Misclassification of workers is a big concern for many small churches and nonprofits. If your organization is ever found in violation, the payroll tax liabilities including penalties and interest can be financially devastating.
Many small nonprofits and churches have the misconception that they are not under the same labor and employment laws the for-profit organizations are under. This can be a very costly mistake.
For churches, ministers are almost always considered employees of their churches and should be issued a W-2. However they are handled differently than "regular" employees. See this page for more instruction on handling a minister's payroll: Clergy Tax
Musicians, nursery workers and custodians are harder to properly classify. I have heard a range of different opinions, but it really comes down to your organization's unique circumstances. Most "experts" agree if the individual works full time for your organizations, they are usually considered employees.
There are exceptions to this rule though. For example, if you have a custodian that just works a couple hours a week on their own schedule and works unsupervised...that person may be classified as an independent contractor and issued a 1099 from your organization (if paid $600 or more in a calendar year). Same thing applies to nursery workers and musicians that just work a couple of hours a week.

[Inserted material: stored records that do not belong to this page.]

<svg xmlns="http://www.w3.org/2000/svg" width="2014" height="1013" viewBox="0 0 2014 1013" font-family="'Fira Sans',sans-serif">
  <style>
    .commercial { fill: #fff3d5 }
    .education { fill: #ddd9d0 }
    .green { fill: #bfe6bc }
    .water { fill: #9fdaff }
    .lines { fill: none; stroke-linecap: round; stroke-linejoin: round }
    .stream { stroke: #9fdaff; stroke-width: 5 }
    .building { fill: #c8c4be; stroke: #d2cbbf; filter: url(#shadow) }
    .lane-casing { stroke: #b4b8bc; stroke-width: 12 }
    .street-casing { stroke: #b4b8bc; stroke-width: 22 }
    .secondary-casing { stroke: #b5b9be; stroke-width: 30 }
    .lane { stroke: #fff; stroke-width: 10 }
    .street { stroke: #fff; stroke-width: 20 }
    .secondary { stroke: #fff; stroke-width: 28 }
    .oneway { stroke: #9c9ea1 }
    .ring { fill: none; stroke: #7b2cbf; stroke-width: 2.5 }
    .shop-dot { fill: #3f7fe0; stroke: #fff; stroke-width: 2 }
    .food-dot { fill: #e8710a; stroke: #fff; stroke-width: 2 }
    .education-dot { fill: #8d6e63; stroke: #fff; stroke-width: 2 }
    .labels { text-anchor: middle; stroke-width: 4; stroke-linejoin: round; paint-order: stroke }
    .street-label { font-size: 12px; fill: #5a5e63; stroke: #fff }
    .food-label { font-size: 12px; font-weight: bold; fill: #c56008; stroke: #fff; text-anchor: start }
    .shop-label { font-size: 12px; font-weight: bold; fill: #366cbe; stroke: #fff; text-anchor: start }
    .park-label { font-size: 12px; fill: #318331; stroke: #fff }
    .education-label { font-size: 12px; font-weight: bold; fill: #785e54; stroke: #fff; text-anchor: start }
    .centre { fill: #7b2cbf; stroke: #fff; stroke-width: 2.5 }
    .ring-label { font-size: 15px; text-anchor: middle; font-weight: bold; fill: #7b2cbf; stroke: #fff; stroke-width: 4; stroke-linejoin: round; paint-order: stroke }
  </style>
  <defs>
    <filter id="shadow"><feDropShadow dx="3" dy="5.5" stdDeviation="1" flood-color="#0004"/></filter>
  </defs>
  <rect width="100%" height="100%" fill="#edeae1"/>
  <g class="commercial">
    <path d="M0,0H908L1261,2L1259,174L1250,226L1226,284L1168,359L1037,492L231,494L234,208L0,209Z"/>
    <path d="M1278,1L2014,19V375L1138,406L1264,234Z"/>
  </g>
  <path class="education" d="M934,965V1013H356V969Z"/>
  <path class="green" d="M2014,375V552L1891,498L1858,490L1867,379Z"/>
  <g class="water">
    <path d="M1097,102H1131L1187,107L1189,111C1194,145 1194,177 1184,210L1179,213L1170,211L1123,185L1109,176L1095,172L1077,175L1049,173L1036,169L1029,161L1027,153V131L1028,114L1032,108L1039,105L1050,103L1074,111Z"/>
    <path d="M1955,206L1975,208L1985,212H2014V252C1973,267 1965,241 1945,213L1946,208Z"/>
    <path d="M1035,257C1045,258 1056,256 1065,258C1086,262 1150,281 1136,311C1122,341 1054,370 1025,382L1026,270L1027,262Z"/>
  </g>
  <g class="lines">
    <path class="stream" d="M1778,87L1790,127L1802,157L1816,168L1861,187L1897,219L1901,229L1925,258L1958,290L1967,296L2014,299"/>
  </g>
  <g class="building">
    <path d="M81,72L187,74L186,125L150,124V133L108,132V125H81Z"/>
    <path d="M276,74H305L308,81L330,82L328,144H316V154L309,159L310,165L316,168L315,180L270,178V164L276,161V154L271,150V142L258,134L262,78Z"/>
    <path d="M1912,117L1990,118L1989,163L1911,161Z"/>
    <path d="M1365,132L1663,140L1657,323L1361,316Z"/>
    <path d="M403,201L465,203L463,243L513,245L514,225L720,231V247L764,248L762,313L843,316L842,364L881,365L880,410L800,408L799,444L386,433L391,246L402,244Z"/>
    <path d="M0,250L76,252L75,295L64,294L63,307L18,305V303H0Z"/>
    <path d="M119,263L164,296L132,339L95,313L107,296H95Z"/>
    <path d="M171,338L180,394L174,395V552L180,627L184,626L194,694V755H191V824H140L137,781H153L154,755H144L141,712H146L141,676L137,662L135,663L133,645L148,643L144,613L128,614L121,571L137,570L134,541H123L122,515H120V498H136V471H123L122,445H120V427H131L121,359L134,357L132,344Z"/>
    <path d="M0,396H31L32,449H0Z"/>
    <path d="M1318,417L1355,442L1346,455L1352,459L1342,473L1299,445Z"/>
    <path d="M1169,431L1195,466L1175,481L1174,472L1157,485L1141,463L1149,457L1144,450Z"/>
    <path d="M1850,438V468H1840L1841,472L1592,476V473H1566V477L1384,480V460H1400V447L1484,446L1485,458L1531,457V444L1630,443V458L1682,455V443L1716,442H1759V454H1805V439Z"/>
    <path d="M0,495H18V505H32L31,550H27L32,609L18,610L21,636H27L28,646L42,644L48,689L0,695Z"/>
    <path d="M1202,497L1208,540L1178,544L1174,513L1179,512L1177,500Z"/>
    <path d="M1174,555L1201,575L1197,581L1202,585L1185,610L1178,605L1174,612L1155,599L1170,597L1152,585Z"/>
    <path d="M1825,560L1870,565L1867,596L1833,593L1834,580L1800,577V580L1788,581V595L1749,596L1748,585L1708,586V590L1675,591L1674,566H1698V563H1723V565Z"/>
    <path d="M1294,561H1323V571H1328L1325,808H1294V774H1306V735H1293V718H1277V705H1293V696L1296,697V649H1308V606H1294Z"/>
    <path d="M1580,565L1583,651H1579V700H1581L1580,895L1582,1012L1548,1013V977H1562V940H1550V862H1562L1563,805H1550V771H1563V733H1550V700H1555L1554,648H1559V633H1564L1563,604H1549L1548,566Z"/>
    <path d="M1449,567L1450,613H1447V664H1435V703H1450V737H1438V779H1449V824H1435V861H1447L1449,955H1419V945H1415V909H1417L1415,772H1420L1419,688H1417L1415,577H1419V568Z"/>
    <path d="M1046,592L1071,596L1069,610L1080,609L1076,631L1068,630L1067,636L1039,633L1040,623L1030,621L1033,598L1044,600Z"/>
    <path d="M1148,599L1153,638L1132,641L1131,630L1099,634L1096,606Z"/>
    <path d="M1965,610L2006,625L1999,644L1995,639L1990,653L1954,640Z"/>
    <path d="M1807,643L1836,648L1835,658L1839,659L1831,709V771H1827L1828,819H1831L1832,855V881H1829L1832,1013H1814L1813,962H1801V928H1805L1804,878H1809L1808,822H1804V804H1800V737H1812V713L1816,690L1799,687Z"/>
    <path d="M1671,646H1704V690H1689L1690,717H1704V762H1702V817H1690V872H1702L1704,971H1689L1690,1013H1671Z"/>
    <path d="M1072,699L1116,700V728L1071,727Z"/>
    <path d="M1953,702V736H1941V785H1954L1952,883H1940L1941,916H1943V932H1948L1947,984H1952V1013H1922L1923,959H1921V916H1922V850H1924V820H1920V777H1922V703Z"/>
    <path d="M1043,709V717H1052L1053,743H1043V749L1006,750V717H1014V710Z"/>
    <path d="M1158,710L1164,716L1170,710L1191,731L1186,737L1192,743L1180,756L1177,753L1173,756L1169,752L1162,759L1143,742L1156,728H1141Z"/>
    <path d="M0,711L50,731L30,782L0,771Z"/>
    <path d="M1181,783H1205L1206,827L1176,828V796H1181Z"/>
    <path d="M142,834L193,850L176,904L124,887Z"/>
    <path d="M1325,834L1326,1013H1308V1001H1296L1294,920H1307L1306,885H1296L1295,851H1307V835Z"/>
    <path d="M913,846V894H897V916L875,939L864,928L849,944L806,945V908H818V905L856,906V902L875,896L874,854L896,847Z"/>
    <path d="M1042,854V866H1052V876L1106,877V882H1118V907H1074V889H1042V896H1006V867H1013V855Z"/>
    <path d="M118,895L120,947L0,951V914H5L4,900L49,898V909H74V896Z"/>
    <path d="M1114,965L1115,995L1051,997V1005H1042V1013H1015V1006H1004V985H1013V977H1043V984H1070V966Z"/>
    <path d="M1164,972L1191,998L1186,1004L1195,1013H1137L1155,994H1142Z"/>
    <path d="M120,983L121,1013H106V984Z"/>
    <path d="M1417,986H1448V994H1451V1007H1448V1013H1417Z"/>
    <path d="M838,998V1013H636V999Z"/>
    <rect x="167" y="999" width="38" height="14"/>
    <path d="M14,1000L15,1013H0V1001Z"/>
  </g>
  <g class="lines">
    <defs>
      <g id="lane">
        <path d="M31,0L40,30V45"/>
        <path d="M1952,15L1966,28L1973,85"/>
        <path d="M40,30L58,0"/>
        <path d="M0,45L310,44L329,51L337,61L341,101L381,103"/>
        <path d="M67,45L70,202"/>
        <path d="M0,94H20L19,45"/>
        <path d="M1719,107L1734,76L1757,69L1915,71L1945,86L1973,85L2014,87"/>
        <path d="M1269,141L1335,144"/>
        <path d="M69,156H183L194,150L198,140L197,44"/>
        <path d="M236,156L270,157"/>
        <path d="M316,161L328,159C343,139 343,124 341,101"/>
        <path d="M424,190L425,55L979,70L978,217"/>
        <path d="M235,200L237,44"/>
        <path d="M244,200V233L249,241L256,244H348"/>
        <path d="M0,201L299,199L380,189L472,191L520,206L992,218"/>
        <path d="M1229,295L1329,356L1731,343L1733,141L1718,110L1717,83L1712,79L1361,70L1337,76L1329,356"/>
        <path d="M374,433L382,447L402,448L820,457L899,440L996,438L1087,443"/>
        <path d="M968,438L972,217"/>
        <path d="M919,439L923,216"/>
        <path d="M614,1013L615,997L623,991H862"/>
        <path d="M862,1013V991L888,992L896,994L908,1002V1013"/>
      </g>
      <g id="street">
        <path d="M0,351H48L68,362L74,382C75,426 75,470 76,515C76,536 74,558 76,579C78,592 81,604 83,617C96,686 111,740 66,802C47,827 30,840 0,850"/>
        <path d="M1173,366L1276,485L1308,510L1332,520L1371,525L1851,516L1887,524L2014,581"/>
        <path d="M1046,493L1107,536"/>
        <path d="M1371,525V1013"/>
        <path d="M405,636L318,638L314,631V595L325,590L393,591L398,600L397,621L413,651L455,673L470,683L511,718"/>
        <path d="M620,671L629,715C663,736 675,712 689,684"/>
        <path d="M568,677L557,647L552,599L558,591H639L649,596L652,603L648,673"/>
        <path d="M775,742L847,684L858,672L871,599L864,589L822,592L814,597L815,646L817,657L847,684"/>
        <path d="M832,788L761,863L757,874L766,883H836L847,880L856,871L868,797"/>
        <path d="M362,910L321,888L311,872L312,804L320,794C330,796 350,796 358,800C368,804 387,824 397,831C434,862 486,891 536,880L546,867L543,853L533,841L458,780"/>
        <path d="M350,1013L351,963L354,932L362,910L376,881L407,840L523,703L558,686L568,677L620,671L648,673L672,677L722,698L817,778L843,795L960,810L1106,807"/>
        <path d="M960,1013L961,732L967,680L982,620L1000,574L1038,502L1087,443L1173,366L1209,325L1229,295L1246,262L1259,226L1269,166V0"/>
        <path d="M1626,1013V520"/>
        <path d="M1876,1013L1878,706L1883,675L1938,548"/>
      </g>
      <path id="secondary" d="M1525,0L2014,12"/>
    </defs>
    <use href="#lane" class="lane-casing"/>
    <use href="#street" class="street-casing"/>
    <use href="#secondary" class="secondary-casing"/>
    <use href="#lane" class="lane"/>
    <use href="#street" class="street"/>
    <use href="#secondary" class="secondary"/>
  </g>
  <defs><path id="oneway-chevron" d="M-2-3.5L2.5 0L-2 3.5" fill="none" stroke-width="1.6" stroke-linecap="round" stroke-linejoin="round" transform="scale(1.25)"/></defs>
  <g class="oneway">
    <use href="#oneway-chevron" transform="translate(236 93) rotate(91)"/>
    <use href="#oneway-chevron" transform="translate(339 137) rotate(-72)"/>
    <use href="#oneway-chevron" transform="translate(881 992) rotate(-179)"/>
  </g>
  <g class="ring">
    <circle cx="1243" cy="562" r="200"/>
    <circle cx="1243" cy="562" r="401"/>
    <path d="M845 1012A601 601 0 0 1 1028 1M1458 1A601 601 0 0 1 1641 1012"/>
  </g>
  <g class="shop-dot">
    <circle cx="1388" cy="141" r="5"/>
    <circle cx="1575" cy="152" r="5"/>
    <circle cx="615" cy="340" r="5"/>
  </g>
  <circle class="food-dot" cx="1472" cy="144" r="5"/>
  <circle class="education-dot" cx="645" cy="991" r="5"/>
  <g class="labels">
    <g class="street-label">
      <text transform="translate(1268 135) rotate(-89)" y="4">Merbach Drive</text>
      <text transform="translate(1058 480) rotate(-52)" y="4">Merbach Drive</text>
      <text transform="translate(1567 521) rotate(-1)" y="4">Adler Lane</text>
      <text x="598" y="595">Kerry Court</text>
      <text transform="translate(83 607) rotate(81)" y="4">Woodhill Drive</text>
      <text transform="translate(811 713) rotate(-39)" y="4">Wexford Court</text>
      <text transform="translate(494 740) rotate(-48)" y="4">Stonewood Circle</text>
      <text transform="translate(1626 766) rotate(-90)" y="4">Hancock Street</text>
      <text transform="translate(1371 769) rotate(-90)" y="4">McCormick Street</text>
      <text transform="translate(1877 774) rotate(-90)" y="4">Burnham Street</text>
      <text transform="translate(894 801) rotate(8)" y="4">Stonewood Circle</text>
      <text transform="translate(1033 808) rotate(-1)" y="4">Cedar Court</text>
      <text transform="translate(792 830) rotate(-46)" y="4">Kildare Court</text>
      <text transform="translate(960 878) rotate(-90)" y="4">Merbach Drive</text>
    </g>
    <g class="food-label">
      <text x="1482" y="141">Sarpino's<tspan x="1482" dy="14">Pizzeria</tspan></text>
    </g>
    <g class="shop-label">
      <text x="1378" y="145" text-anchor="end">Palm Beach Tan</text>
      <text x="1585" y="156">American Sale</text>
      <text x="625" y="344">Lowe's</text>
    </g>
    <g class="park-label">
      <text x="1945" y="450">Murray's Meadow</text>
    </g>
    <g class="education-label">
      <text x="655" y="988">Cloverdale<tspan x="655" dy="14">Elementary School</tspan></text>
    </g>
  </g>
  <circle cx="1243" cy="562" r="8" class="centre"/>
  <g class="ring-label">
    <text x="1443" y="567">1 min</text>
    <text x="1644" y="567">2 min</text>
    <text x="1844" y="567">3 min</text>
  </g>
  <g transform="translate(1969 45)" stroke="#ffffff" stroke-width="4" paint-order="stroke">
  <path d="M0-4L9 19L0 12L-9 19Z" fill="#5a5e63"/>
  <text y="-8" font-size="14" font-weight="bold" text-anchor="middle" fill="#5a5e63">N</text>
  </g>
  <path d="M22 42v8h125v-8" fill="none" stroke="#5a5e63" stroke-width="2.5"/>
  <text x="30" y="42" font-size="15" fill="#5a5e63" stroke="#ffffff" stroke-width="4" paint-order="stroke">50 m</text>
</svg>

To determine how to properly classify your worker, look at the degree of control and independence that exist between your organization and the individual preforming the service:
See these three categories spelled out in more detail on the IRS site in this article: Independent Contractor (Self-Employed) or Employee?
I know properly classifying these workers as employees can be an expensive and hard task for churches and nonprofits, especially the smaller ones that may not have the knowledge or personnel to process a payroll.
You have to complete and process payroll forms such as W-4s, I-9s, 941s, W-3 and W-2s, etc. In most states, churches are exempt from unemployment payroll taxes, but some are not, so a careful review of your state’s employment laws is always a necessity.
In many cases it is well worth the extra funds to hire a payroll processing company...AS long as they can prove they are familiar with church and clergy payroll tax regulations. Check with your local churches to see who they would recommend.
With all of the payroll requirements is no wonder that many small churches choose to classify their workers as independent contractors; however, as I stated above ... such a misclassification of workers can be devastating for any church that ever has a the misfortune of being audited and found in violation. Remember, a blaring red flag for the IRS is an individual who receives one 1099 from the same organization every year.